By the time I turned into my driveway, the sun over the Bay had already dropped behind the row of skinny eucalyptus trees that lined our street. San Francisco had that washed-out, end-of-day light where everything looks honest. My duplex, my postage-stamp yard, the narrow strip of concrete I called a driveway.
The spot where my car should have been.
The space was empty. No pearl white SUV.
No sleek curved roofline. Just a dark smear of oil where the tires usually rested and a faint outline on the concrete like a chalk body at a crime scene.
For a second my brain refused to cooperate.
I had just finished another eighty-hour week at the data center, stumbling home on autopilot with a backpack full of laptops and laundry. My hands still smelled like cheap office coffee and server-room dust. The numbers in my life always balanced.
Assets mapped to owners.
Keys mapped to locks. Nothing simply disappeared.

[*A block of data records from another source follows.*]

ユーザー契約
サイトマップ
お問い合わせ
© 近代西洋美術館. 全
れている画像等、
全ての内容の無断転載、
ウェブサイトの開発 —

But the one thing in my life I had paid for entirely on my own, the one thing that didn’t have my father’s fingerprints all over it—a one-hundred-and-ten-thousand-dollar electric SUV—was gone. My heart didn’t race.
My throat didn’t close.
What I felt instead was a cold, precise click, like a line of code compiling. I pulled my phone from my pocket and hit the first number my thumb knew by muscle memory. My father answered on the second ring, his voice thick with that familiar mix of arrogance and Marlboro smoke.
“Gracie.
You finally off work? I was just about to call you.”
I didn’t bother with hello.
“Where is my car, Dad?”
There was a pause. Not the stunned silence of someone hearing bad news.
The guilty hesitation of a man deciding how much of the lie to serve first.
Then he laughed. Actually laughed. A short, dismissive bark like I’d just asked if he’d borrowed my stapler.
“Relax,” Douglas Rossi said.
“You act like it’s gone forever. Tyler needed it.
Family helps family.”
The words slid through the speaker and lodged under my ribs. I pictured my younger brother behind that wheel—Tyler, who’d racked up more traffic citations than job applications, who’d had his license suspended after his last “little misunderstanding” involving a stop sign and a parked BMW.
I swallowed once.
“Does he still have that suspended license,” I asked, keeping my tone flat, “or did you decide that part didn’t count because it’s family?”